Conscient de son impact dans le milieu de l’audiovisuel, Webedia s’est offert Elephant, une société de production audiovisuelle, Creators Studios, un studio de production, et a fusionné ses actif Allociné et BoxOffice récemment rachetés pour fonder The BoxOffice Company, le concurrent direct de IMDB qui appartient à Amazon. Webedia s’est offert Full Fanthom Five, société d’auteurs aidant à la production. Concernent son écosystème web, webedia s’est racheté Weblogs, éditeurs des sites Xataka (actualité hightech), Directo al Paladar (cuisine) ou Trendencias (mode et beauté), qui vient compléter son portefeuille espagnol qui comportait déjà 3DJuegos et IGN Espagne. L’entreprise s’est également lancée dans le jeu mobile et publicitaire avec Scimob et Adictiz Webedia a également racheté Seelk, une agence spécialiste du retail media.

Mais le rachat qui a le plus de sens est celui de Quill. Qui est une entreprise qui commercialise des algorithmes de génération d’articles et de contenus orienté e-Commerce. Ce dernier rachat prend tout son sens si l’on se dit que Webedia voudra à terme générer une grosse majorité des contenus à faibles valeur ajouté par des algorithmes. On peut donc s’attendre à voir des articles d’actualité écrits par des robots.

Rien n’est moins sûr. De son côté, l’aventure melty vire au cauchemar : la société ferme un à un ses sites internationaux. Son club esport et son initiative talent house s’effacent également de ses objectifs. Melty ferme tour à tour ses sites Français. Il ne reste que le site melty ainsi que meltyfashion, rebrandé Shoko. Malgré sa présence sur Snapchat discover, melty peine à séduire de nouveaux investisseurs.
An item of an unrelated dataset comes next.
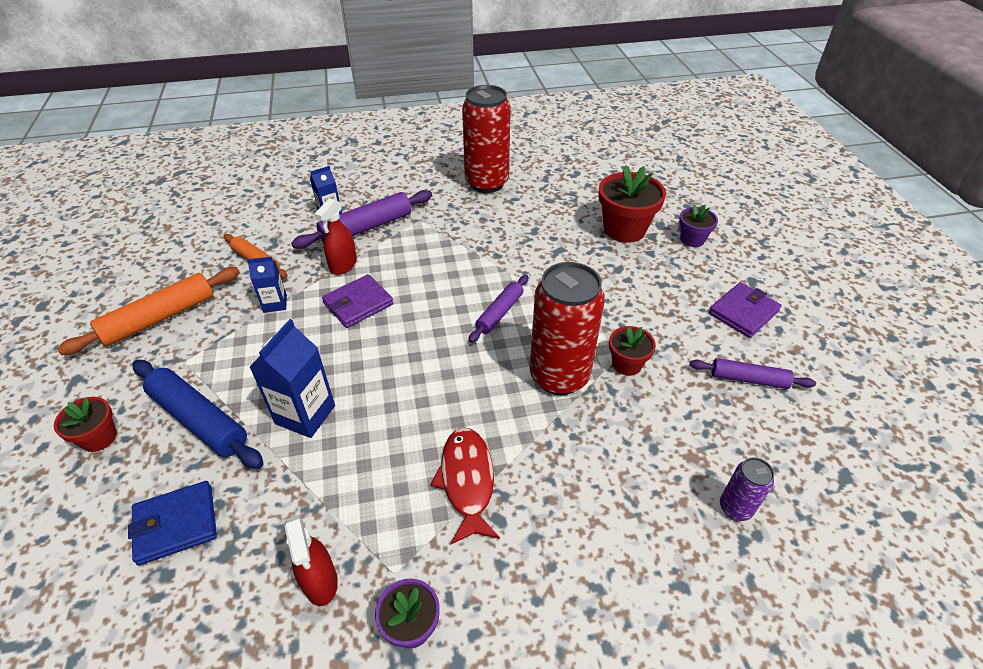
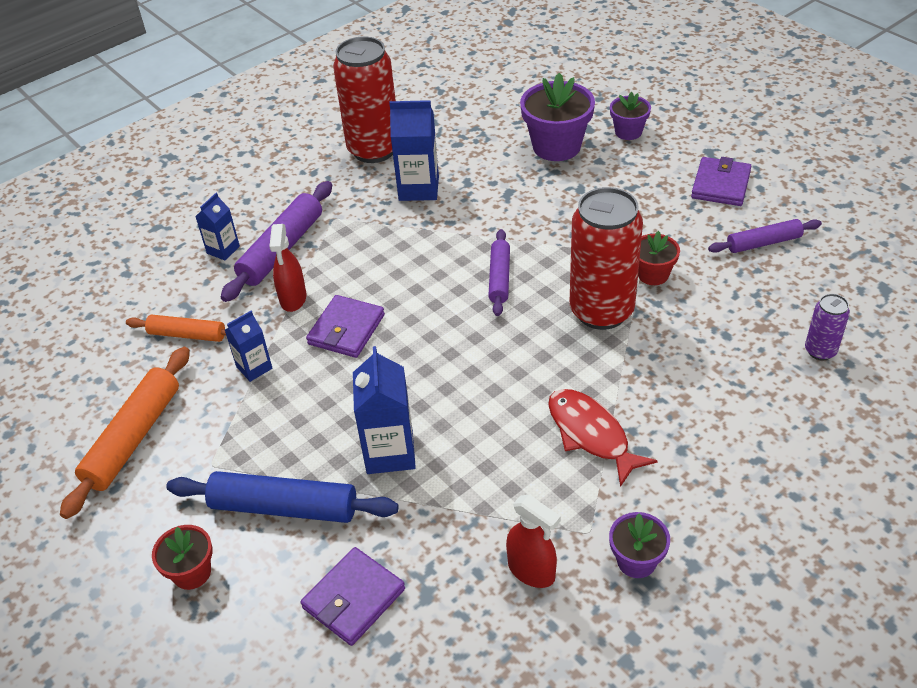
camera: 25 degrees left, 0 degrees up
(176, 524) = (354, 599): blue wallet -> purple wallet
(495, 221) = (419, 188): none -> blue carton
(624, 229) = (556, 146): red flower pot -> purple flower pot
En 2017, Alexandre Malsch quitte le navire melty. Et la compagnie restera instable jusqu’en 2019, la société ayant changé trois fois de PDG en moins de 2 ans. Aujourd’hui, melty reprendre du poil de la bête en relançant ses verticales buzz, discovery et Food. Le lancement de meltyStore va également dans ce sens avec un premier pas léger dans l’eCommerce. Melty a pris en régie certains de ses partenaires tels que A4 social qui est derrière le site Buzzly et greenpills. Ainsi que de nombreux autres pureplayers.

Enfin, melty partage ses contenus avec Phenix Groupe pour les diffuser dans des écrans publicitaires citadins. Après un redesign de son site, melty travaille maintenant à pérenniser son activité (entre temps racheté par Reworld Media), tandis que webedia s’assure un avenir aux côtés de Fimalac.